What is expected ▸
Once you reach the line containing "اروپایی سالیانه 10", return it and every line after it exactly, through the end of the records below, with no pictures.

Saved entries

%%

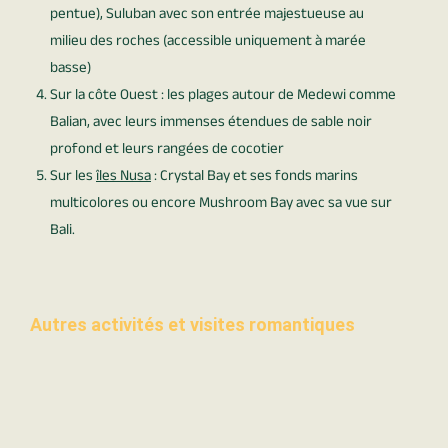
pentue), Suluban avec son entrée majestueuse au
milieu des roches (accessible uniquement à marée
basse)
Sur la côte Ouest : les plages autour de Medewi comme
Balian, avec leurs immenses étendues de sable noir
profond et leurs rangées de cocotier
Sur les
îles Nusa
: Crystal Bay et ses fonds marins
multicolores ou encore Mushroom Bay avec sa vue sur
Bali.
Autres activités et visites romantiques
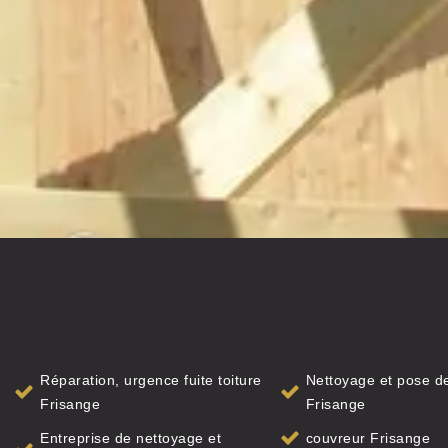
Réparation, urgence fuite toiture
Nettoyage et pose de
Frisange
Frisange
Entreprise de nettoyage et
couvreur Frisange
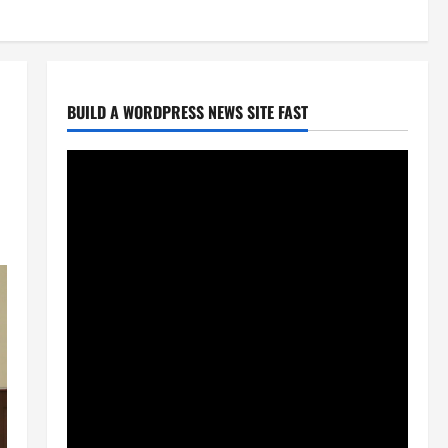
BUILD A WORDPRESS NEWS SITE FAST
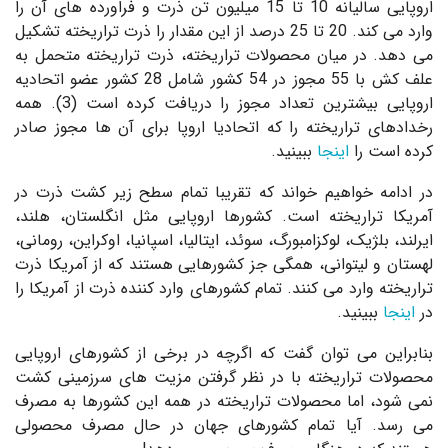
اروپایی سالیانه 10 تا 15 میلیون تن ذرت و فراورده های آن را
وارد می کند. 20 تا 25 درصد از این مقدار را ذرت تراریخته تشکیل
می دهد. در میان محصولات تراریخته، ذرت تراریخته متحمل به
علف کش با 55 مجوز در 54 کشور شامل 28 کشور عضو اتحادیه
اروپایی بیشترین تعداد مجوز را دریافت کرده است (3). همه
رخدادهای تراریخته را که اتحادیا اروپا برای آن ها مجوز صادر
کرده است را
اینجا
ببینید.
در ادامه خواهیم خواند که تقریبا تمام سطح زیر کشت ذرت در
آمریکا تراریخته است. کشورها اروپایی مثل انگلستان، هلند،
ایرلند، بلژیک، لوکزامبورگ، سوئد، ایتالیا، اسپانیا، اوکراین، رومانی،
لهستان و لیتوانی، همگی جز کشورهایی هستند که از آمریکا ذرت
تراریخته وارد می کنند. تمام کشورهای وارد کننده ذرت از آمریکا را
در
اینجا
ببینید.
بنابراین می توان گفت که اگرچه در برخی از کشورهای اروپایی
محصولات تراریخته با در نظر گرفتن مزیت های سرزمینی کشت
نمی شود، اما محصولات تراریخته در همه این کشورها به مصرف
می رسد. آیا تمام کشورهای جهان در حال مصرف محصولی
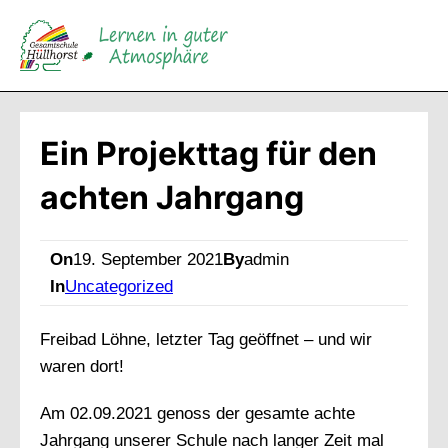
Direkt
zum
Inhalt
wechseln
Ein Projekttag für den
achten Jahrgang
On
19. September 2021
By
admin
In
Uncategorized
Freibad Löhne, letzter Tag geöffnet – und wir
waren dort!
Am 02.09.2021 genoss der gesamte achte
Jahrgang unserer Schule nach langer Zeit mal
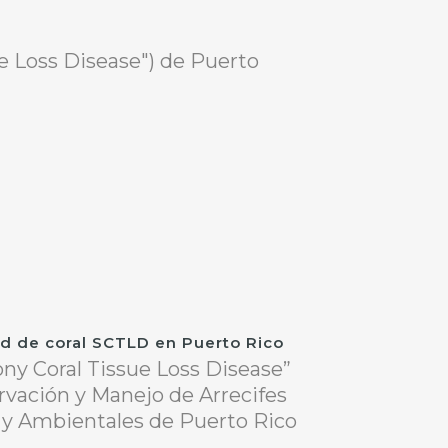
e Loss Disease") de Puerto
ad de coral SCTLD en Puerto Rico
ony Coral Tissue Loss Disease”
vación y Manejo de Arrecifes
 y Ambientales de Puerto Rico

%%

Solution for this problem ▸
اروپایی سالیانه 10 تا 15 میلیون تن ذرت و فراورده های آن را
وارد می کند. 20 تا 25 درصد از این مقدار را ذرت تراریخته تشکیل
می دهد. در میان محصولات تراریخته، ذرت تراریخته متحمل به
علف کش با 55 مجوز در 54 کشور شامل 28 کشور عضو اتحادیه
اروپایی بیشترین تعداد مجوز را دریافت کرده است (3). همه
رخدادهای تراریخته را که اتحادیا اروپا برای آن ها مجوز صادر
کرده است را
اینجا
ببینید.
در ادامه خواهیم خواند که تقریبا تمام سطح زیر کشت ذرت در
آمریکا تراریخته است. کشورها اروپایی مثل انگلستان، هلند،
ایرلند، بلژیک، لوکزامبورگ، سوئد، ایتالیا، اسپانیا، اوکراین، رومانی،
لهستان و لیتوانی، همگی جز کشورهایی هستند که از آمریکا ذرت
تراریخته وارد می کنند. تمام کشورهای وارد کننده ذرت از آمریکا را
در
اینجا
ببینید.
بنابراین می توان گفت که اگرچه در برخی از کشورهای اروپایی
محصولات تراریخته با در نظر گرفتن مزیت های سرزمینی کشت
نمی شود، اما محصولات تراریخته در همه این کشورها به مصرف
می رسد. آیا تمام کشورهای جهان در حال مصرف محصولی
Direkt
zum
Inhalt
wechseln
Ein Projekttag für den
achten Jahrgang
On
19. September 2021
By
admin
In
Uncategorized
Freibad Löhne, letzter Tag geöffnet – und wir
waren dort!
Am 02.09.2021 genoss der gesamte achte
Jahrgang unserer Schule nach langer Zeit mal
e Loss Disease") de Puerto
ad de coral SCTLD en Puerto Rico
ony Coral Tissue Loss Disease”
vación y Manejo de Arrecifes
 y Ambientales de Puerto Rico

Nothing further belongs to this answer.